**Written task:** Pick out every line of the material below that contains the word "displayed", and copy each one.
──────── Provided entries
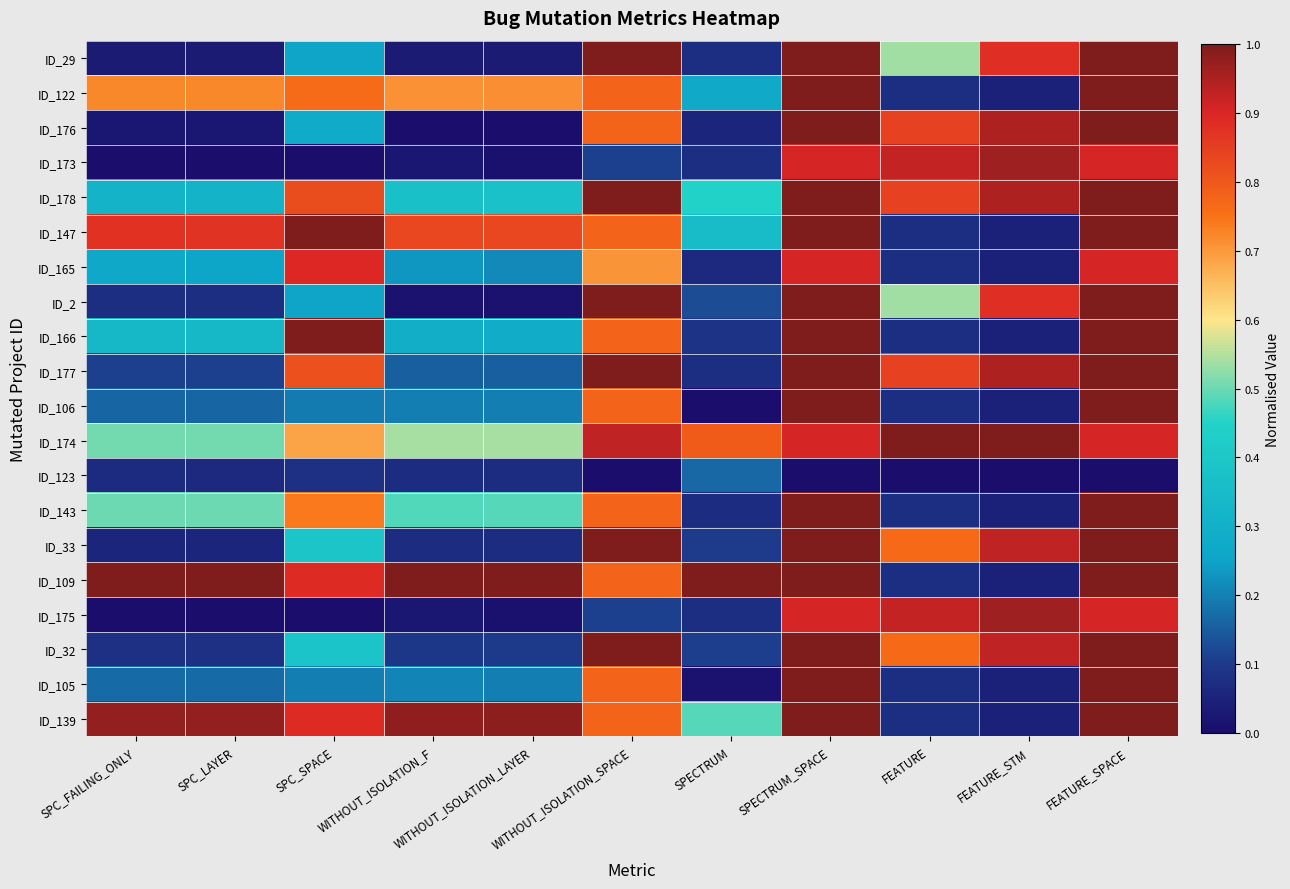

Reading right to left, list all the values displayed in this chart.

ID_29: FEATURE_SPACE=1.0	FEATURE_STM=0.9	FEATURE=0.5	SPECTRUM_SPACE=1.0	SPECTRUM=0.1	WITHOUT_ISOLATION_SPACE=1.0	WITHOUT_ISOLATION_LAYER=0.0	WITHOUT_ISOLATION_F=0.0	SPC_SPACE=0.3	SPC_LAYER=0.0	SPC_FAILING_ONLY=0.0
ID_122: FEATURE_SPACE=1.0	FEATURE_STM=0.0	FEATURE=0.1	SPECTRUM_SPACE=1.0	SPECTRUM=0.3	WITHOUT_ISOLATION_SPACE=0.8	WITHOUT_ISOLATION_LAYER=0.7	WITHOUT_ISOLATION_F=0.7	SPC_SPACE=0.8	SPC_LAYER=0.7	SPC_FAILING_ONLY=0.7
ID_176: FEATURE_SPACE=1.0	FEATURE_STM=0.9	FEATURE=0.8	SPECTRUM_SPACE=1.0	SPECTRUM=0.1	WITHOUT_ISOLATION_SPACE=0.8	WITHOUT_ISOLATION_LAYER=0.0	WITHOUT_ISOLATION_F=0.0	SPC_SPACE=0.3	SPC_LAYER=0.0	SPC_FAILING_ONLY=0.0
ID_173: FEATURE_SPACE=0.9	FEATURE_STM=1.0	FEATURE=0.9	SPECTRUM_SPACE=0.9	SPECTRUM=0.1	WITHOUT_ISOLATION_SPACE=0.1	WITHOUT_ISOLATION_LAYER=0.0	WITHOUT_ISOLATION_F=0.0	SPC_SPACE=0.0	SPC_LAYER=0.0	SPC_FAILING_ONLY=0.0
ID_178: FEATURE_SPACE=1.0	FEATURE_STM=0.9	FEATURE=0.8	SPECTRUM_SPACE=1.0	SPECTRUM=0.4	WITHOUT_ISOLATION_SPACE=1.0	WITHOUT_ISOLATION_LAYER=0.4	WITHOUT_ISOLATION_F=0.4	SPC_SPACE=0.8	SPC_LAYER=0.3	SPC_FAILING_ONLY=0.3
ID_147: FEATURE_SPACE=1.0	FEATURE_STM=0.0	FEATURE=0.1	SPECTRUM_SPACE=1.0	SPECTRUM=0.4	WITHOUT_ISOLATION_SPACE=0.8	WITHOUT_ISOLATION_LAYER=0.8	WITHOUT_ISOLATION_F=0.8	SPC_SPACE=1.0	SPC_LAYER=0.9	SPC_FAILING_ONLY=0.9
ID_165: FEATURE_SPACE=0.9	FEATURE_STM=0.0	FEATURE=0.1	SPECTRUM_SPACE=0.9	SPECTRUM=0.1	WITHOUT_ISOLATION_SPACE=0.7	WITHOUT_ISOLATION_LAYER=0.2	WITHOUT_ISOLATION_F=0.2	SPC_SPACE=0.9	SPC_LAYER=0.3	SPC_FAILING_ONLY=0.3
ID_2: FEATURE_SPACE=1.0	FEATURE_STM=0.9	FEATURE=0.5	SPECTRUM_SPACE=1.0	SPECTRUM=0.1	WITHOUT_ISOLATION_SPACE=1.0	WITHOUT_ISOLATION_LAYER=0.0	WITHOUT_ISOLATION_F=0.0	SPC_SPACE=0.3	SPC_LAYER=0.1	SPC_FAILING_ONLY=0.1
ID_166: FEATURE_SPACE=1.0	FEATURE_STM=0.0	FEATURE=0.1	SPECTRUM_SPACE=1.0	SPECTRUM=0.1	WITHOUT_ISOLATION_SPACE=0.8	WITHOUT_ISOLATION_LAYER=0.3	WITHOUT_ISOLATION_F=0.3	SPC_SPACE=1.0	SPC_LAYER=0.3	SPC_FAILING_ONLY=0.3
ID_177: FEATURE_SPACE=1.0	FEATURE_STM=0.9	FEATURE=0.8	SPECTRUM_SPACE=1.0	SPECTRUM=0.1	WITHOUT_ISOLATION_SPACE=1.0	WITHOUT_ISOLATION_LAYER=0.2	WITHOUT_ISOLATION_F=0.2	SPC_SPACE=0.8	SPC_LAYER=0.1	SPC_FAILING_ONLY=0.1
ID_106: FEATURE_SPACE=1.0	FEATURE_STM=0.0	FEATURE=0.1	SPECTRUM_SPACE=1.0	SPECTRUM=0.0	WITHOUT_ISOLATION_SPACE=0.8	WITHOUT_ISOLATION_LAYER=0.2	WITHOUT_ISOLATION_F=0.2	SPC_SPACE=0.2	SPC_LAYER=0.2	SPC_FAILING_ONLY=0.2
ID_174: FEATURE_SPACE=0.9	FEATURE_STM=1.0	FEATURE=1.0	SPECTRUM_SPACE=0.9	SPECTRUM=0.8	WITHOUT_ISOLATION_SPACE=0.9	WITHOUT_ISOLATION_LAYER=0.5	WITHOUT_ISOLATION_F=0.5	SPC_SPACE=0.7	SPC_LAYER=0.5	SPC_FAILING_ONLY=0.5
ID_123: FEATURE_SPACE=0.0	FEATURE_STM=0.0	FEATURE=0.0	SPECTRUM_SPACE=0.0	SPECTRUM=0.2	WITHOUT_ISOLATION_SPACE=0.0	WITHOUT_ISOLATION_LAYER=0.1	WITHOUT_ISOLATION_F=0.1	SPC_SPACE=0.1	SPC_LAYER=0.1	SPC_FAILING_ONLY=0.1
ID_143: FEATURE_SPACE=1.0	FEATURE_STM=0.0	FEATURE=0.1	SPECTRUM_SPACE=1.0	SPECTRUM=0.1	WITHOUT_ISOLATION_SPACE=0.8	WITHOUT_ISOLATION_LAYER=0.5	WITHOUT_ISOLATION_F=0.5	SPC_SPACE=0.7	SPC_LAYER=0.5	SPC_FAILING_ONLY=0.5
ID_33: FEATURE_SPACE=1.0	FEATURE_STM=0.9	FEATURE=0.8	SPECTRUM_SPACE=1.0	SPECTRUM=0.1	WITHOUT_ISOLATION_SPACE=1.0	WITHOUT_ISOLATION_LAYER=0.1	WITHOUT_ISOLATION_F=0.1	SPC_SPACE=0.4	SPC_LAYER=0.1	SPC_FAILING_ONLY=0.1
ID_109: FEATURE_SPACE=1.0	FEATURE_STM=0.0	FEATURE=0.1	SPECTRUM_SPACE=1.0	SPECTRUM=1.0	WITHOUT_ISOLATION_SPACE=0.8	WITHOUT_ISOLATION_LAYER=1.0	WITHOUT_ISOLATION_F=1.0	SPC_SPACE=0.9	SPC_LAYER=1.0	SPC_FAILING_ONLY=1.0
ID_175: FEATURE_SPACE=0.9	FEATURE_STM=1.0	FEATURE=0.9	SPECTRUM_SPACE=0.9	SPECTRUM=0.1	WITHOUT_ISOLATION_SPACE=0.1	WITHOUT_ISOLATION_LAYER=0.0	WITHOUT_ISOLATION_F=0.0	SPC_SPACE=0.0	SPC_LAYER=0.0	SPC_FAILING_ONLY=0.0
ID_32: FEATURE_SPACE=1.0	FEATURE_STM=0.9	FEATURE=0.8	SPECTRUM_SPACE=1.0	SPECTRUM=0.1	WITHOUT_ISOLATION_SPACE=1.0	WITHOUT_ISOLATION_LAYER=0.1	WITHOUT_ISOLATION_F=0.1	SPC_SPACE=0.4	SPC_LAYER=0.1	SPC_FAILING_ONLY=0.1
ID_105: FEATURE_SPACE=1.0	FEATURE_STM=0.0	FEATURE=0.1	SPECTRUM_SPACE=1.0	SPECTRUM=0.0	WITHOUT_ISOLATION_SPACE=0.8	WITHOUT_ISOLATION_LAYER=0.2	WITHOUT_ISOLATION_F=0.2	SPC_SPACE=0.2	SPC_LAYER=0.2	SPC_FAILING_ONLY=0.2
ID_139: FEATURE_SPACE=1.0	FEATURE_STM=0.0	FEATURE=0.1	SPECTRUM_SPACE=1.0	SPECTRUM=0.5	WITHOUT_ISOLATION_SPACE=0.8	WITHOUT_ISOLATION_LAYER=1.0	WITHOUT_ISOLATION_F=1.0	SPC_SPACE=0.9	SPC_LAYER=1.0	SPC_FAILING_ONLY=1.0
────────────────
**Result of the task:**
Reading right to left, list all the values displayed in this chart.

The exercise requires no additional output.